One day the church will be raptured out of here. One day there’ll be a tribulation period. And one day at the end of that tribulation period, God will split the eastern skies and we’ll be riding on white horses with our mighty savior, our mighty warrior God.
And we will watch God triumph over the nations that have rejected him. We will watch God destroy the enemies and every enemy of God will be put under the footstool of Jesus Christ and he will reign on the seat of David and he will rule from Jerusalem and he will rule this nation with peace and justice forever.
Can God’s people say amen? Amen. Number four, I want you to learn. God has plans for you. And verse 19 reveals that verse 20 reveals that because verses 19 and 20 are all about the future.
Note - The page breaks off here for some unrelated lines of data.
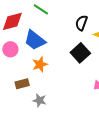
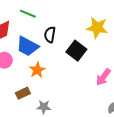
black semicircle: (81, 23) -> (50, 35), moved

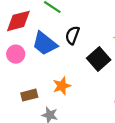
orange star: (37, 70) -> (62, 86), moved

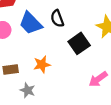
black semicircle: (72, 35) -> (57, 18), turned -48

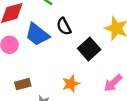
orange star: (42, 64) -> (71, 84), moved

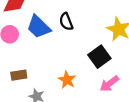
black square: (89, 49) -> (99, 57), moved
orange star: (71, 84) -> (67, 80), turned -30

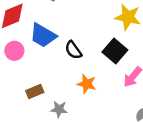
black semicircle: (66, 22) -> (73, 50), moved

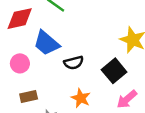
black semicircle: (73, 50) -> (74, 63), turned -78
pink circle: (14, 51) -> (20, 63), moved

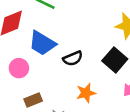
orange star: (81, 98) -> (86, 93), turned -30

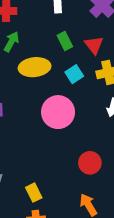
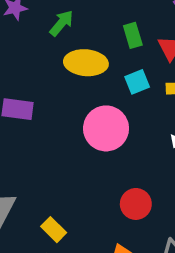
yellow rectangle: (34, 193) -> (54, 230), turned -30

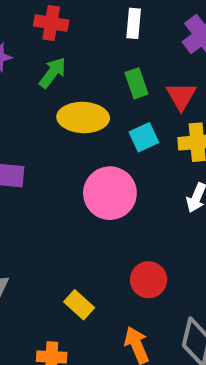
yellow rectangle: (54, 230) -> (79, 305), moved

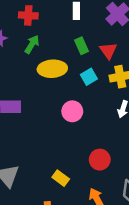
pink circle: (110, 193) -> (72, 111), size x0.7

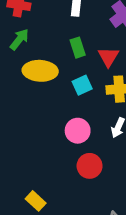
pink circle: (72, 111) -> (78, 131), moved
red circle: (100, 160) -> (90, 166), moved

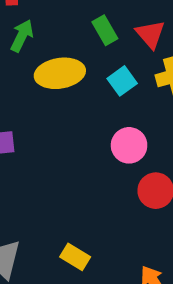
yellow rectangle: (36, 201) -> (75, 257), moved

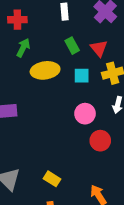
cyan square: (122, 81) -> (82, 76), turned 35

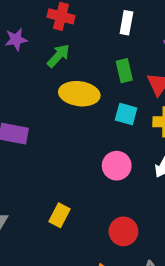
red circle: (100, 141) -> (123, 231), moved
yellow rectangle: (52, 179) -> (59, 215), moved, turned 70

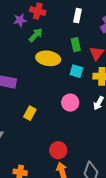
purple star: (16, 39) -> (20, 20), moved
yellow rectangle: (59, 215) -> (30, 113), moved
red circle: (123, 231) -> (58, 150), moved

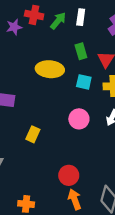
green arrow: (36, 35) -> (58, 21), moved

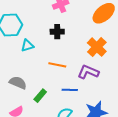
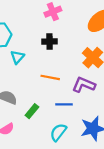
cyan triangle: (27, 46) -> (17, 57), turned -32

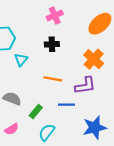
purple L-shape: (84, 85) -> (85, 85), turned 150
cyan semicircle: (58, 132) -> (47, 132), moved

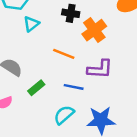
orange cross: (94, 59) -> (94, 30), moved
cyan semicircle: (47, 132) -> (64, 115), moved

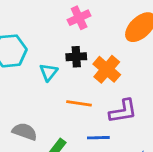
cyan triangle: (31, 24) -> (49, 72), moved

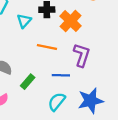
purple L-shape: (123, 111) -> (82, 55), turned -65

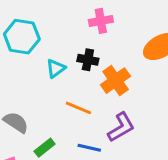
purple L-shape: (82, 55) -> (121, 127), turned 30

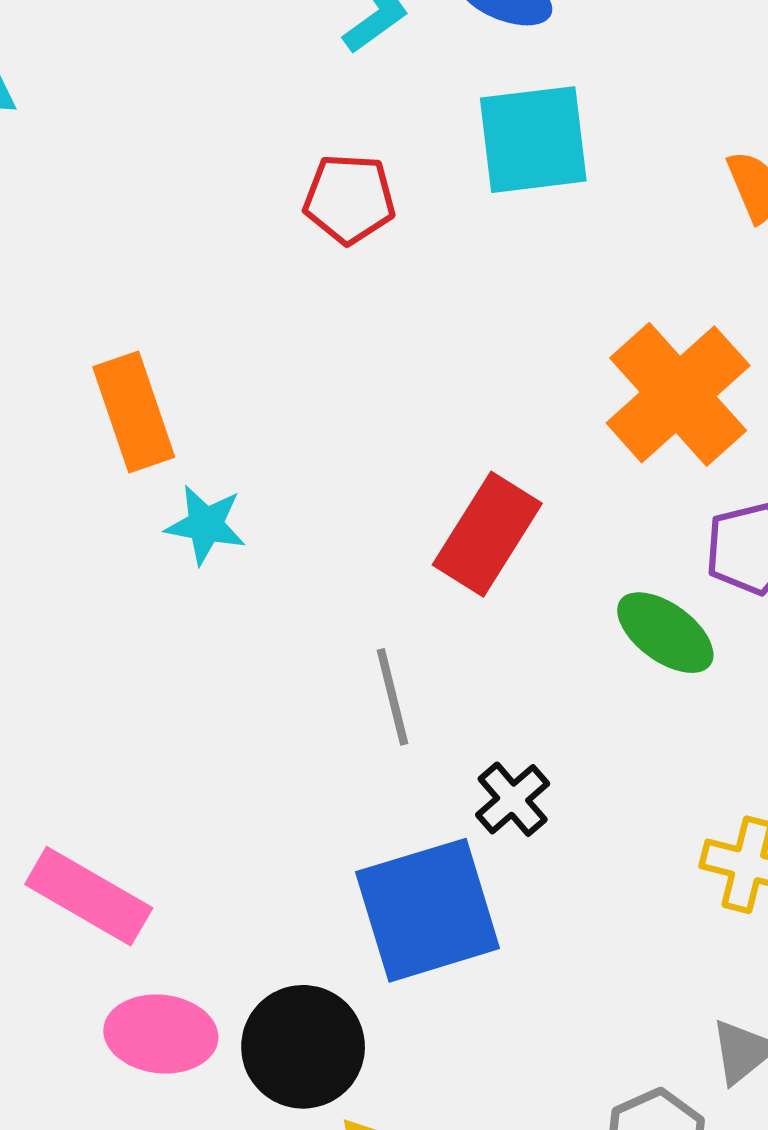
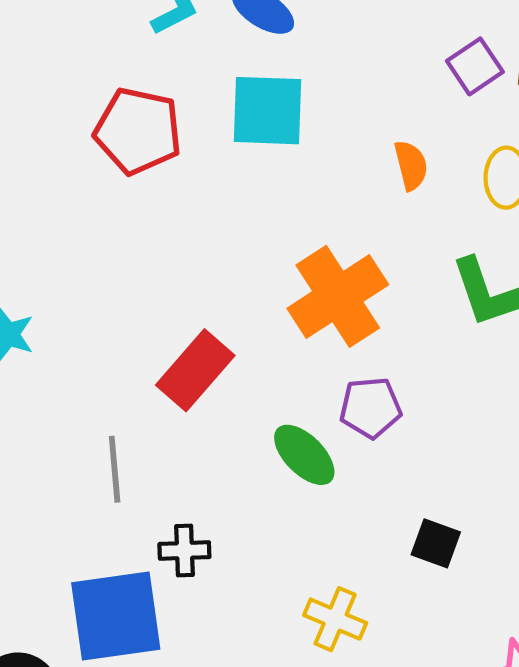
red pentagon: (349, 199) -> (138, 131), size x1.4
black cross: (513, 799) -> (184, 551), turned 30

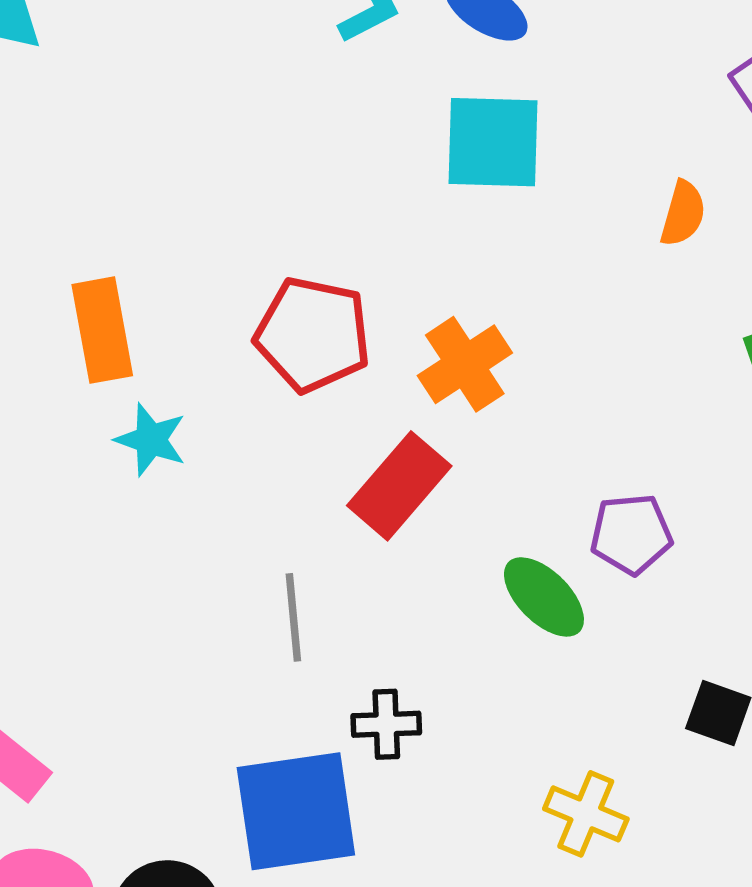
red pentagon: (138, 131) -> (313, 335), moved
orange semicircle: (411, 165) -> (683, 213), turned 30
orange cross: (338, 296) -> (465, 364), moved, size x0.7

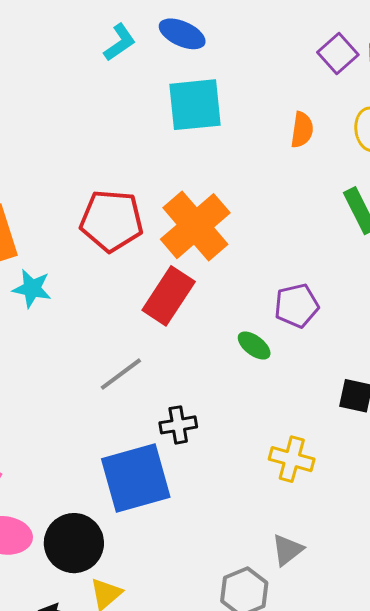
orange cross: (465, 364) -> (195, 226), size x1.4
green ellipse: (544, 597) -> (254, 346), size x0.7
gray line: (293, 617) -> (121, 374), turned 66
You might ask the question, is there a bridge that links the Old Testament promises of a restored earthly kingdom of Israel to you and me today?
And I would say yes. In these verses 19 and 20, we see that God promises that he will gather his people. He will bring them home. He will give them honor. He will give them praise. He will restore their fortunes.
He is going to right every wrong. Listen to me, church. What Christmas means to me and what it means to you is that we have a future. What does the world have? Nothing. They only have this world and what they can get out of this world, but you and I have so much more.
You have heard the words of the prophet Jeremiah, which says, for I know the thoughts that I think towards you, says the Lord. Thoughts of peace and not of evil to give you a future and a hope. When we think about the coming of Christ, there are so many lessons for us, but the most important lesson is to remember that the reason that Christ came was to die on the cross for our sins and to provide eternal life for those who would believe in Him.
So I hope that’s true of your life, that you have already trusted Christ, but if you have not, I pray that you will this Christmas give your life to Jesus and follow Him faithfully and respond to Him as He has touched your heart and drawn you to Him, we pray that you will repent and believe in Jesus Christ.
That’s the significance of the birth of Christ and it is why we celebrate His coming. That’s the main reason and I hope you never forget that. This is Pastor Mike Sanders reminding you that in Christ there is hope worth having.